Erfolgreiche Titelkämpfe für die deutschen Teams bei den Masters World Team Championships in Lissabon: Alle vier DTB-Mannschaften erreichten die K.o.-Runde. Besonders glänzten die Damen 45 mit dem Gewinn der Silbermedaille. Die Herren 45 sicherten sich zudem Bronze.

Das herausragende deutsche Ergebnis lieferten die Damen 45 im Margaret Court Cup. Imke Kuesgen, Manon Kruse, Corina Scholten und Silvia Tornier präsentierten sich während der gesamten Turnierwoche in bestechender Form. Nach zwei souveränen 3:0-Erfolgen in der Gruppenphase ließen sie auch Großbritannien und Frankreich in der K.o.-Runde jeweils keine Chance und zogen ohne Matchverlust ins Finale ein.

Erst dort wurde der deutsche Erfolgslauf gestoppt. Gegen Spanien musste sich das Team mit 0:2 geschlagen geben. Die Silbermedaille krönte dennoch eine beeindruckende Turnierwoche, in der die DTB-Spielerinnen bis zum Endspiel nahezu fehlerfrei auftraten.

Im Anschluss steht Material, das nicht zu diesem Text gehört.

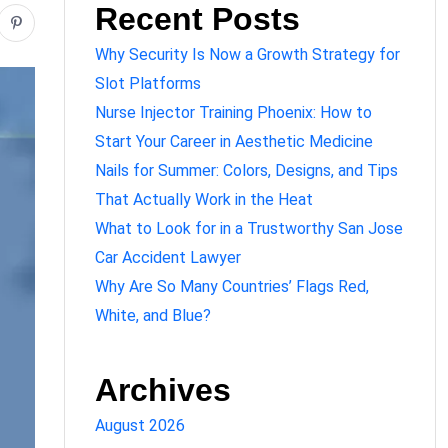
Recent Posts
Why Security Is Now a Growth Strategy for
Slot Platforms
Nurse Injector Training Phoenix: How to
Start Your Career in Aesthetic Medicine
Nails for Summer: Colors, Designs, and Tips
That Actually Work in the Heat
What to Look for in a Trustworthy San Jose
Car Accident Lawyer
Why Are So Many Countries’ Flags Red,
White, and Blue?
Archives
August 2026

Für einen weiteren Podestplatz sorgten die Herren 45 im Dubler Cup. Das Team um Captain Oliver Schwörer, Andreas Thiveßen, Holger Zühlsdorff-Pavlovic und Matthias Hahn gewann seine Vorrundengruppe und setzte sich im Viertelfinale nach einem wahren Krimi mit 2:1 gegen Argentinien durch. Die Entscheidung fiel erst im Doppel, in dem Andreas Thiveßen und Holger Zühlsdorff-Pavlovic den Halbfinaleinzug perfekt machten.

Dort wartete mit Spanien der spätere Weltmeister. Nach der Niederlage im Halbfinale zeigte die deutsche Mannschaft jedoch Selbstbewusstsein sowie Nervenstärke und sicherte sich mit einem 2:1-Erfolg gegen Schweden die Bronzemedaille.

„Die gesamte Mannschaft hat eine unglaubliche Leistung gezeigt. Jeder einzelne Spieler hat seinen Beitrag zu diesem Erfolg geleistet", sagte Team-Captain Oliver Schwörer. „Besonders freut mich, dass wir als Team so eng zusammengewachsen sind. Die Bronzemedaille bei einer Weltmeisterschaft ist ein großartiger Erfolg für uns alle."

Die deutschen Herren 45 sicherten sich bei den Masters World Team Championships 2026 den dritten Platz

Auch die beiden weiteren deutschen Teams überzeugten in Lissabon. Die Damen 40 mit Eileen Aranas-Roth, Katharina Rath, Monika Keller und Nina Spaeth erreichten nach zwei Siegen in der Gruppenphase das Halbfinale und belegten nach Niederlagen gegen die USA und Österreich einen starken vierten Platz. Die Herren 40 um Thomas Brugemeister, Tony Holzinger, Sebastian Dominic Geigle und Oliver Manz qualifizierten sich ebenfalls souverän für die K.o.-Runde. Nach dem Viertelfinal-Aus gegen den späteren Finalisten Spanien kämpfte sich das Team in den Platzierungsspielen noch zu Rang fünf vor.